STADLER integrates AI and accelerates knowledge work | Keryc
Imagine a 230-year-old company that builds waste sorting plants and, without fanfare, turns artificial intelligence into a normal part of daily work. How did they do it? STADLER integrated ChatGPT as a productivity layer that is changing how knowledge is created inside the company.
STADLER integrates AI and accelerates knowledge work
STADLER is a family-owned company with more than 230 years and about 650 employees, specialized in automated recycling plants. Since 2023, under the leadership of co-CEO Julia Stadler, they adopted a simple principle: anyone who works in front of a computer should use AI to improve speed, quality, and collaboration.
The results speak clearly:
125+ custom GPTs created.
30-40% time savings on common knowledge tasks.
2.5x faster to get the first draft on average (up to 6x in high-volume cases).
>85% active daily use among employees.
How they implemented it in day-to-day work
They chose ChatGPT for output quality, speed, and the ability to start generating value from day one.
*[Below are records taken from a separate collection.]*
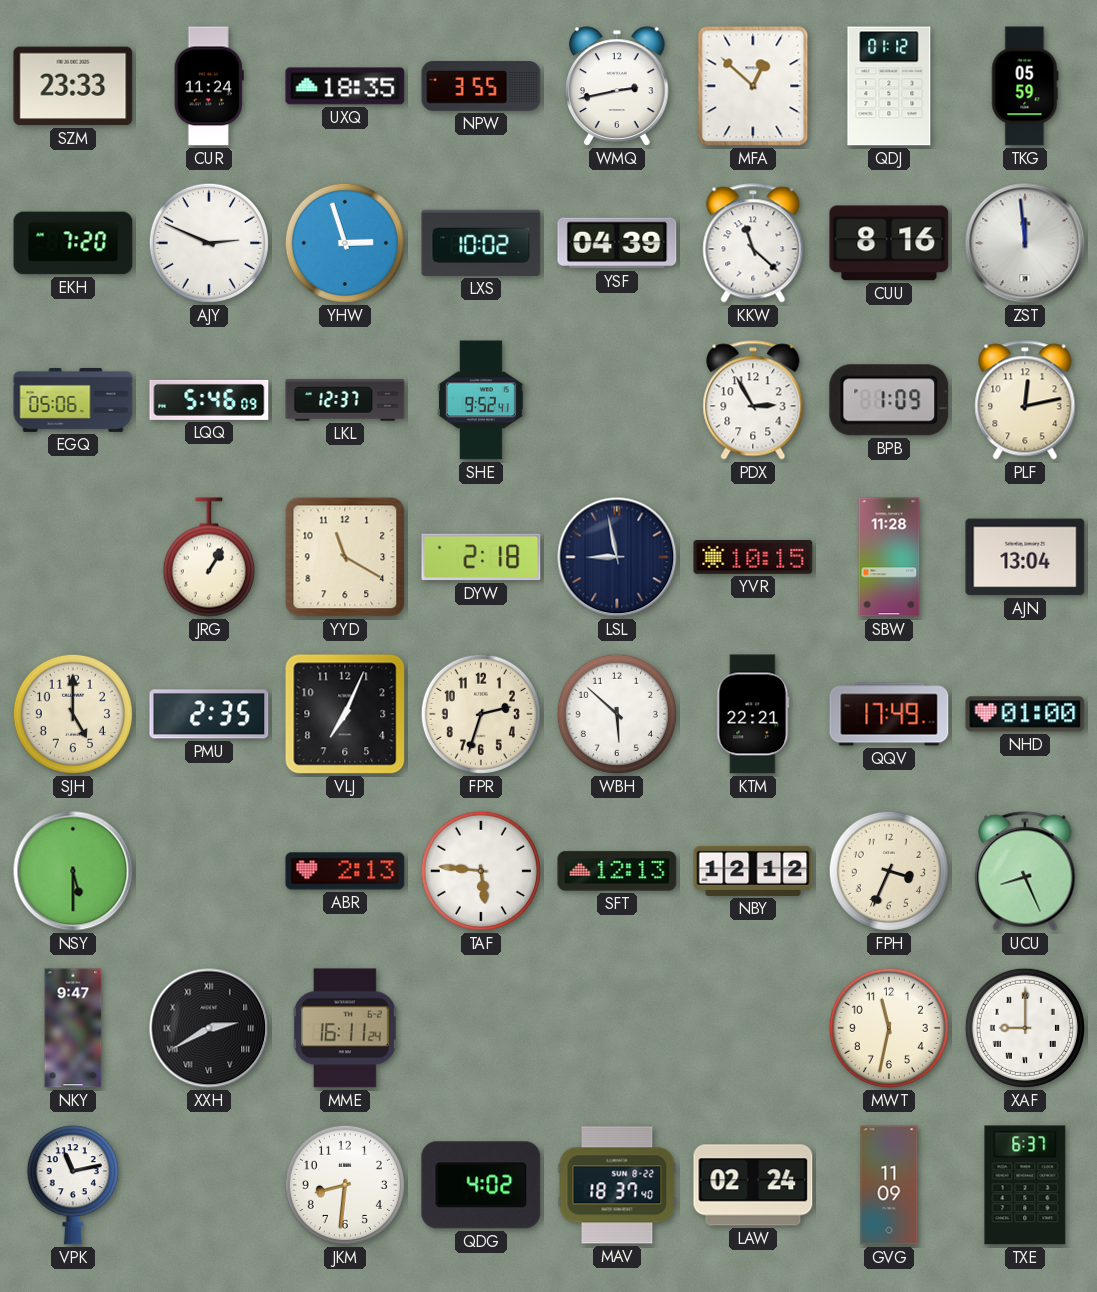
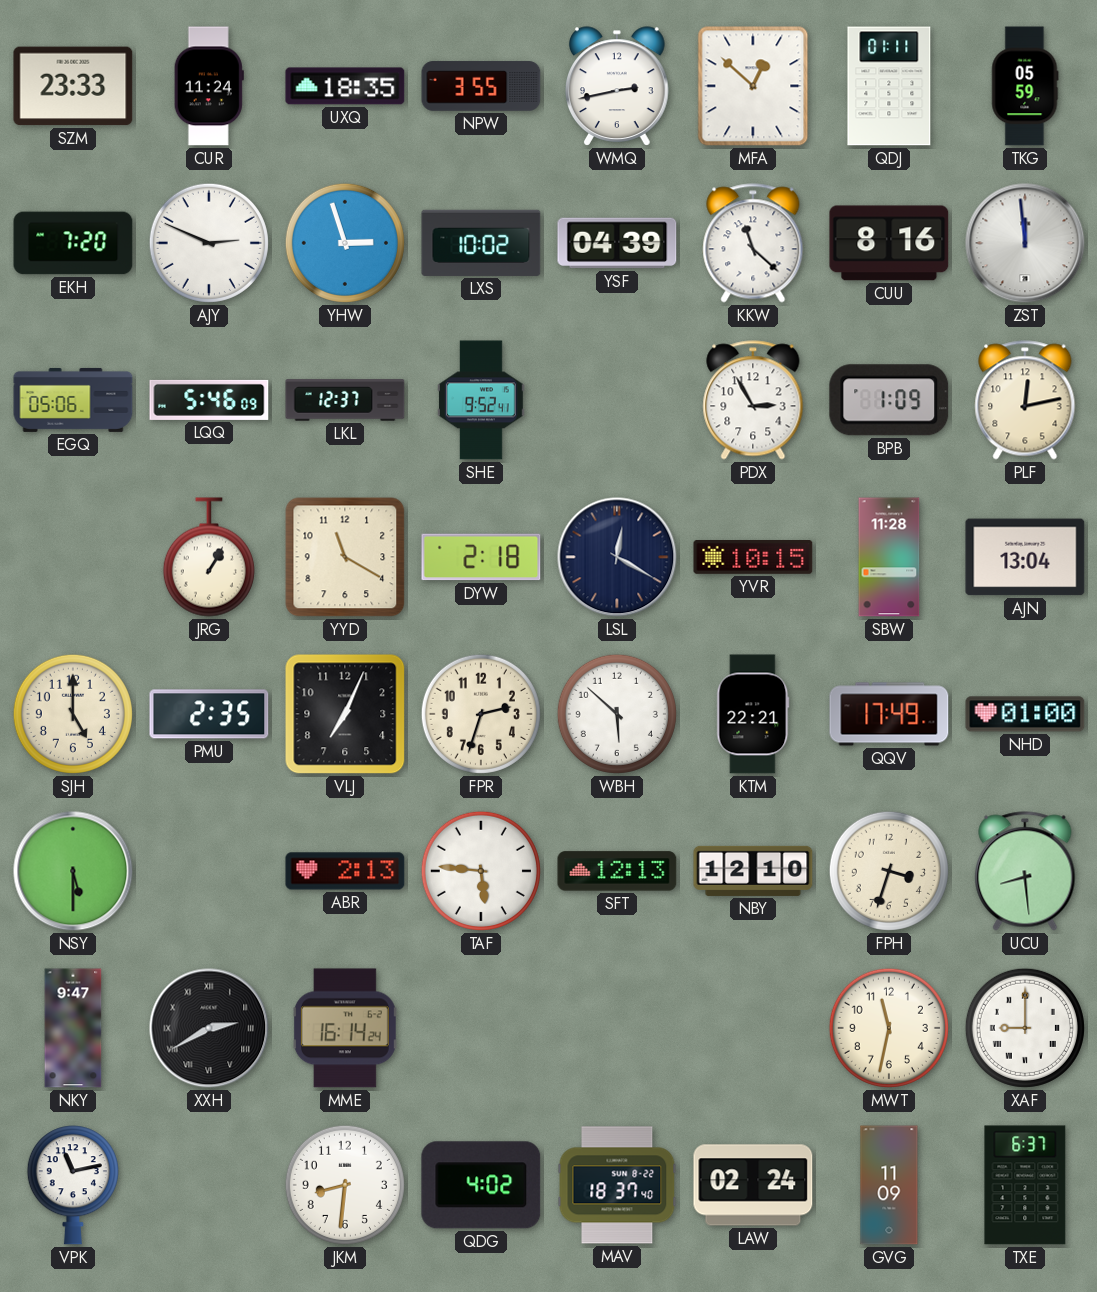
QDJ: 01:12 -> 01:11
LSL: 8:58 -> 12:20
NBY: 12:12 -> 12:10
FPH: 3:34 -> 3:33
UCU: 8:26 -> 8:29
MME: 16:11 -> 16:14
Implementation combined bottom-up experimentation with top-down support and guardrails: teams were allowed to explore concrete cases while management facilitated access and training.
Areas and concrete uses:
Engineering and data: analysis, code support, and performance evaluation.
Projects and management: custom GPTs to structure processes and improve documentation.
Marketing: translating technical knowledge into clear communications for global audiences.
All areas: writing, summaries, research, and structured thinking.
ChatGPT is not just a tool for writing; it became a thinking partner that helps structure ideas and speed up work.
A concrete example: what used to take half a day to get a decent first draft now appears in 20 minutes, and in high-volume flows like social media the acceleration can reach 6x.
Impact on culture and workflow
The numbers are only the tip of the iceberg. The real change is in how people work: complex tasks start with less friction, the focus shifts from creating from scratch to refining decisions, and outputs are clearer and more consistent.
Practical consequences they reported:
Faster decisions thanks to access to structured insights.
Higher quality and consistency in documents and communications.
Less repetitive work; more time for high-value tasks.
Voluntary recurring use: employees return to the tool several times a day.
What’s next? From assistant to execution layer
STADLER already envisions the next step: moving from assistants that help to agents that execute. The idea is to integrate systems that collect information, generate outputs validated against standards, and route work for approval. In other words, AI moves from support to being part of the operational flow.
For a company with more than two centuries of history, the change doesn’t erase its legacy; it accelerates it. If a century-old industrial company can make AI an everyday strategic tool, what could you do in your team with a similar approach?